Texto de partida =>
════════

Es un ejercicio intelectual atractivo creer en teorías conspirativas, que el hombre no llegó a la luna, sino que fue una acción de propaganda para la carrera espacial; que las grandes petroleras pagan el silencio de investigadores que han dado con fuentes alternativas masivas y limpias para generar energía; que EE.UU. es capaz de hacerse auto atentados con el fin de legitimar intervenciones militares allí donde le convenga; que la saga de las sombras de Grey fue escrita por el encarcelado psicópata Josef Fritzl y no por E. L. James. Pero raramente nos damos el trabajo de verificar las fuentes, de analizar la coherencia de la información, de investigar más allá antes de darla por buena. Resulta curioso que, así como sospechamos con relativa facilidad de lo que cuentan los medios oficiales, no apliquemos la misma regla con la información que proviene de canales alternativos. ¿Por qué suponer que no habrá también intereses creados en personas o sectores fuera del establishment?
Tal parece que si ya estamos sensibilizados emocionalmente en contra de lo oficial, por la razón que fuera, nos volvemos fácilmente crédulos ante cualquier dato o información que avale la teoría conspirativa. Por el contrario, si estamos emocionalmente a favor, por más antecedentes que se nos presenten no creeremos nada más que lo que los medios formales sostengan. Nuestra capacidad de pensamiento crítico limita con nuestros automatismos emocionales.

════════

(Datos recopilados)

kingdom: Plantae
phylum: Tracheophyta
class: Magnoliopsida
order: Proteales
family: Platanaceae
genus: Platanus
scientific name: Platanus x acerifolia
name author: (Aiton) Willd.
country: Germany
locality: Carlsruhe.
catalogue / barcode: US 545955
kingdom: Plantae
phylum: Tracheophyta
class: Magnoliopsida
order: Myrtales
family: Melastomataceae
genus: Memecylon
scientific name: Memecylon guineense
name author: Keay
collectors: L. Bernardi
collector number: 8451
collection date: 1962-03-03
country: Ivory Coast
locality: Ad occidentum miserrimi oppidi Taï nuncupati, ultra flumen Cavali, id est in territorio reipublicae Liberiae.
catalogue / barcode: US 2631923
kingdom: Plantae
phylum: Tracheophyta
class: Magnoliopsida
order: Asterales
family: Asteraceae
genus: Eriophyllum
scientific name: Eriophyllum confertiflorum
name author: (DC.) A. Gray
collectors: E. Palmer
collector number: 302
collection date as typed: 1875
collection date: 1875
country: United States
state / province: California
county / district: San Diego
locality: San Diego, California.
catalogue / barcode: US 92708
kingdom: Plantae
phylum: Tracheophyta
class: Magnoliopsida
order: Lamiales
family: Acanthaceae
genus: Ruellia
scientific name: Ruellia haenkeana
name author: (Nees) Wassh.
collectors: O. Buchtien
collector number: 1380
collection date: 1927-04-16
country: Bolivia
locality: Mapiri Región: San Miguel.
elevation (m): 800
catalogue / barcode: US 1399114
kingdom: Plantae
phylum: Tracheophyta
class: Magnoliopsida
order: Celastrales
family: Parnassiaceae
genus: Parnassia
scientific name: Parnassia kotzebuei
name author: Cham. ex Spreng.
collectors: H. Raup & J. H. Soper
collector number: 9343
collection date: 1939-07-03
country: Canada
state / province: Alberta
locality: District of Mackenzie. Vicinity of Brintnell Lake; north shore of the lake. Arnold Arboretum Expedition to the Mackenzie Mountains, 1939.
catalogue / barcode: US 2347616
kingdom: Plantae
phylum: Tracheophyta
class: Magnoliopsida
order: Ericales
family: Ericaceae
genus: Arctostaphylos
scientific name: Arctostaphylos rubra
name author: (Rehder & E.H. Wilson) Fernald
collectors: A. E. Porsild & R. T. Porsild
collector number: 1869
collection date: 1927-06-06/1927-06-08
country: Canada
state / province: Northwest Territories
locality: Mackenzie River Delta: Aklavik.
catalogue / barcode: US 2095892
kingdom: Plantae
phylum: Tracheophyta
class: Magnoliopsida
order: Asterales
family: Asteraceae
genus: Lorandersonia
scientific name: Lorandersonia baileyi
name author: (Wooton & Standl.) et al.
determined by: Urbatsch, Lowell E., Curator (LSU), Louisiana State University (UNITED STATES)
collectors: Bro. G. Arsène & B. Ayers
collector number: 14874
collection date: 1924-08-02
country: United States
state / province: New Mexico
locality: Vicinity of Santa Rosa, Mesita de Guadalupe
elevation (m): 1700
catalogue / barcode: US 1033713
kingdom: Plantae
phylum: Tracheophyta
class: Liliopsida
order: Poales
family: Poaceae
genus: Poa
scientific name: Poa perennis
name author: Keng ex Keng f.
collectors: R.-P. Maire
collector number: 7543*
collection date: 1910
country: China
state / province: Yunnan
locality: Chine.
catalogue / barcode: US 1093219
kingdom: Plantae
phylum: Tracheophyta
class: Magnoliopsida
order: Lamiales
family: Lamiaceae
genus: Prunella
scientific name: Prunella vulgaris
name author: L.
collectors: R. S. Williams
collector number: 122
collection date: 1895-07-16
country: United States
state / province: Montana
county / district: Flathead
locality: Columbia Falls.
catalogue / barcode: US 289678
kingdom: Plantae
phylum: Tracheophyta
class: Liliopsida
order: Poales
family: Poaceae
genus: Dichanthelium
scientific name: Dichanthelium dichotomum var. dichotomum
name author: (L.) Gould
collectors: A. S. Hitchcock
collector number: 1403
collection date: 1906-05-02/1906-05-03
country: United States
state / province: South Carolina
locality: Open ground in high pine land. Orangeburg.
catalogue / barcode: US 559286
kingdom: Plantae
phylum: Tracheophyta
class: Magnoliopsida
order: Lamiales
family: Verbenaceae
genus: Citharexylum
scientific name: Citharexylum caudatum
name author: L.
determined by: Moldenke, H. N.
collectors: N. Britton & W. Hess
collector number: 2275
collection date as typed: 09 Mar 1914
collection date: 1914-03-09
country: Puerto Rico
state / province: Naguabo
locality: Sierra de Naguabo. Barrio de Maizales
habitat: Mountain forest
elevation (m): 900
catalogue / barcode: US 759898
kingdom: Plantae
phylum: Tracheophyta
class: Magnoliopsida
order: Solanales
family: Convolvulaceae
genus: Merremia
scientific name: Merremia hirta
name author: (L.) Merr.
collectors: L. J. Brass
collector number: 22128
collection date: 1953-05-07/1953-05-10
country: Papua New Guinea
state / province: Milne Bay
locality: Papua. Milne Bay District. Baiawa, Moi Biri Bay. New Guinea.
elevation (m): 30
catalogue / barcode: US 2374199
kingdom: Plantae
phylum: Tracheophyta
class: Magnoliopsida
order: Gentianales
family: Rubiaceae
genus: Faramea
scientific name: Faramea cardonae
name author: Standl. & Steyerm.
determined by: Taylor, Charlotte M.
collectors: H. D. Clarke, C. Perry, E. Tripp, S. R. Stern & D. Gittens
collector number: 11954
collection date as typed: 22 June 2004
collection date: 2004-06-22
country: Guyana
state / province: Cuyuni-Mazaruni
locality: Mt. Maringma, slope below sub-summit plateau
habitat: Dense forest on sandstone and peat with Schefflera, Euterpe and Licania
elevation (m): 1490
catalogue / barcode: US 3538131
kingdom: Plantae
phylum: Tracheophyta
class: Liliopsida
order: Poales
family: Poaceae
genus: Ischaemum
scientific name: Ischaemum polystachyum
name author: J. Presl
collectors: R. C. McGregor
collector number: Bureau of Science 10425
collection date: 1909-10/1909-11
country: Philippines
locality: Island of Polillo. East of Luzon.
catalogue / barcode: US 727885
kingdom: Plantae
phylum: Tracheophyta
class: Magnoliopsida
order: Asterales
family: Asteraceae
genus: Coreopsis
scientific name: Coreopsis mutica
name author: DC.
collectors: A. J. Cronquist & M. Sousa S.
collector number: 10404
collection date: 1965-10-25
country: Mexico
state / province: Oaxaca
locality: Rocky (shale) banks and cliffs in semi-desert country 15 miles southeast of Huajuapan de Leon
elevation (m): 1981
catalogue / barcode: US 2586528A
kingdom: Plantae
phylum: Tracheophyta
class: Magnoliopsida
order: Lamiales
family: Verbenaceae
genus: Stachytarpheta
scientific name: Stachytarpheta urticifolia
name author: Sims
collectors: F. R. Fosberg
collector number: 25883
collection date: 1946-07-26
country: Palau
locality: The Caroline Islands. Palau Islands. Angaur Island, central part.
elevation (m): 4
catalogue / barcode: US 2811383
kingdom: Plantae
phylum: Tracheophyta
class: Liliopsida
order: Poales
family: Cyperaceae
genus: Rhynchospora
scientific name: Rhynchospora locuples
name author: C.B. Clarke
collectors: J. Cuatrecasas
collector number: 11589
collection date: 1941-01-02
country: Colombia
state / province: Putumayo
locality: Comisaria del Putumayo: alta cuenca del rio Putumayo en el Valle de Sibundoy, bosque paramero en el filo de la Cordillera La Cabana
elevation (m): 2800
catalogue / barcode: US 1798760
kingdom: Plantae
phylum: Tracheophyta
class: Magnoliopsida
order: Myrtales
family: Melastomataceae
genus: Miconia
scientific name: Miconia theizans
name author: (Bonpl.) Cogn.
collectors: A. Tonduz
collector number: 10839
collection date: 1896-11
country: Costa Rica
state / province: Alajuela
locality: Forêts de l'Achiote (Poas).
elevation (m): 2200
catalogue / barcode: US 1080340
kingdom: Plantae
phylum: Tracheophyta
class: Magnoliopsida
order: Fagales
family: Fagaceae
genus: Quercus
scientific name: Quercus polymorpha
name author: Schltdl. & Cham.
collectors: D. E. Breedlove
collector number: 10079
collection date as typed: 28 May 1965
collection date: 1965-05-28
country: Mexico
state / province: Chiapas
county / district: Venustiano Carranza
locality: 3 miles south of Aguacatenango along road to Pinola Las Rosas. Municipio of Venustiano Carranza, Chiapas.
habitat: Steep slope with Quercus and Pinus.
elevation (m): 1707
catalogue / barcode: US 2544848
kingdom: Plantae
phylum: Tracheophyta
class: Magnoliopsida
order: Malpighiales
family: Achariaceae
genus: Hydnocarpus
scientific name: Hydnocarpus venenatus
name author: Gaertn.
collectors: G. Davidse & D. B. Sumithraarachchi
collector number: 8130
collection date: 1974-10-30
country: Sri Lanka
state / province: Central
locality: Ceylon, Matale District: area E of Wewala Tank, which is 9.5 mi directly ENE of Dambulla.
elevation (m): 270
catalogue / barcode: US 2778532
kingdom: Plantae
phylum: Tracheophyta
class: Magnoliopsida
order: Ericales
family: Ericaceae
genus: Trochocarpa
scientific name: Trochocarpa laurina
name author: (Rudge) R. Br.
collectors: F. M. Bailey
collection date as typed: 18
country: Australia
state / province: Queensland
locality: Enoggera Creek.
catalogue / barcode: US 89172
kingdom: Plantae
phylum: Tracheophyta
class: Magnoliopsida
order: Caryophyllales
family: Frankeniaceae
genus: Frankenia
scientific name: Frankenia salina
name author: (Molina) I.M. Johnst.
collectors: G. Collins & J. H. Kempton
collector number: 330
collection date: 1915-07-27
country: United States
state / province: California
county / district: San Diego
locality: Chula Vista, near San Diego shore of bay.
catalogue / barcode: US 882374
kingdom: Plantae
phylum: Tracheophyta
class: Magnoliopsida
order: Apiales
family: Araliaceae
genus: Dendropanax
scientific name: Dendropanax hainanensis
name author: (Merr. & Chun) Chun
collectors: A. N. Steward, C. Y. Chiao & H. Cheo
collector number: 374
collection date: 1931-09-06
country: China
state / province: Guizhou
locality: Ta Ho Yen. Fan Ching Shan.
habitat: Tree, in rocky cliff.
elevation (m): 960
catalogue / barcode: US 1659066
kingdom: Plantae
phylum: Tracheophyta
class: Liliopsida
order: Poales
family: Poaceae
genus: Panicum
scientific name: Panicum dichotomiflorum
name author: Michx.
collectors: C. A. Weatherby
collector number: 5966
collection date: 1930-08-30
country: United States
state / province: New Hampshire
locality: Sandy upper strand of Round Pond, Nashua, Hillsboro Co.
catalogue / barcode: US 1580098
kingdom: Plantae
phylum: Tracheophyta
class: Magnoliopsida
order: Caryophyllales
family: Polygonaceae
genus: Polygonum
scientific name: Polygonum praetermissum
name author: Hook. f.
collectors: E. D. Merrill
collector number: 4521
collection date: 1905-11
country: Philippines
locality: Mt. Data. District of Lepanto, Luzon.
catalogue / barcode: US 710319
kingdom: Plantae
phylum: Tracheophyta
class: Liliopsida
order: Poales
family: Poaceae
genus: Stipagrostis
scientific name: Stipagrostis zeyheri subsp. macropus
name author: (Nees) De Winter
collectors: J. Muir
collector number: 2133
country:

════════

Sobre el ejercicio =>
Responde a estas preguntas sobre el texto de las teorías conspirativas.
1. Según una de las teorías que cita el texto, ¿quién habría escrito en realidad la saga de las sombras de Grey?
2. ¿El silencio de quiénes pagarían las grandes petroleras, según otra de esas teorías?
3. ¿Con qué limita nuestra capacidad de pensamiento crítico?

Respuesta esperada =>
1. El encarcelado psicópata Josef Fritzl, y no E. L. James.
2. El de investigadores que han dado con fuentes alternativas masivas y limpias para generar energía.
3. Con nuestros automatismos emocionales.